DTAL: Computational Linguistics Research Cluster

Cluster themes

The Computational Linguistics Research Cluster focuses on the following themes:




Theme 1: Foundational techniques in computational linguistics

Developing computational models of human language requires work on foundational techniques in computational linguistics.

Members of the cluster focus develop techniques for processing language at different levels of linguistic description (e.g.,morpholology, syntax, semantics, and discourse) and work on a range of computational linguistic tasks, including, for example:

  • automatic lexical acquisition
  • tagging and parsing
  • computational lexical semantics
  • discourse, dialogue and textual information structure
  • automatic metaphor identification
  • text classification
  • information extraction
  • text mining



Theme 2: Computational linguistics for linguists and cognitive scientists

Computational linguistics can support theoretical research in linguistics and cognitive sciences. For example, it can:

  • provide access to information in large corpora and the means to analyse them automatically
  • provide the mans to test the empirical adequacy of linguistic theories
  • provide computational models which help to understand how humans learn, comprehend and produce language

Members of the cluster collaborate with theoretical and applied linguists in the department and with cognitive scientists working in other language-related departments in Cambridge (e.g. Experimental Psychology and the Cambridge Brain Science Unit).

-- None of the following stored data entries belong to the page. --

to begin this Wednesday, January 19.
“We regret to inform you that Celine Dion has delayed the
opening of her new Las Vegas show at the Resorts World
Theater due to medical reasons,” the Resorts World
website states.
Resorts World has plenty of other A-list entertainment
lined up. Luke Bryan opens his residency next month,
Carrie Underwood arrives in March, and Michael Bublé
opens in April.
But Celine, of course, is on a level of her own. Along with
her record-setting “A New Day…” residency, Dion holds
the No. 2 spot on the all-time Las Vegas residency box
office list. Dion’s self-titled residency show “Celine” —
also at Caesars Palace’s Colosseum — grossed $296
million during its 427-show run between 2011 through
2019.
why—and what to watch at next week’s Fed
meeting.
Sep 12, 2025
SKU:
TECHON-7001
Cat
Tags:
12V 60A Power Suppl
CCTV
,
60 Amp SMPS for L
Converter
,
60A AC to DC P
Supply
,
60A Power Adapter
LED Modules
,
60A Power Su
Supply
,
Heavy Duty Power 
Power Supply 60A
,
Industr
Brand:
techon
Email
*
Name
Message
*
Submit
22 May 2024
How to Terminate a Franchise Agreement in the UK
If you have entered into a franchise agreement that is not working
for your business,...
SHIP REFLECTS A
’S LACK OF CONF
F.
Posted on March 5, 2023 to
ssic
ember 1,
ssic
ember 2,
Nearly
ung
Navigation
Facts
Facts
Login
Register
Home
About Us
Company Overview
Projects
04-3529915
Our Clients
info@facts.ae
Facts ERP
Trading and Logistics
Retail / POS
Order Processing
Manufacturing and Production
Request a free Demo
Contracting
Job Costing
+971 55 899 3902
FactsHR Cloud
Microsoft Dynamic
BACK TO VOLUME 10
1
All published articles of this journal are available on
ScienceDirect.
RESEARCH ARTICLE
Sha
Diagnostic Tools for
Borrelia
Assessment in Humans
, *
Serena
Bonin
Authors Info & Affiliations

Theme 3: Corpus Linguistics

Members of the cluster develop and maintain different types of corpora (e.g. historical, learner and biomedical corpora) and develop techniques and tools for analysing the corpora automatically. The resulting corpora are used for computational linguistic research as well as research in linguistics and cognitive sciences.




Theme 4: Computational Linguistic Applications

Computational Linguistic techiques can be used to develop systems that process natural languages for practical applications. Members of the cluster work on a number of applications, including. e.g.:

  • text mining
  • machine translation
  • dialogue processing
  • summarisation

Many such applications are important in their own right as they are aimed at improving communication and information access. However, they can also provide a useful framework for evaluating the usefulness of different computational linguistic techniques.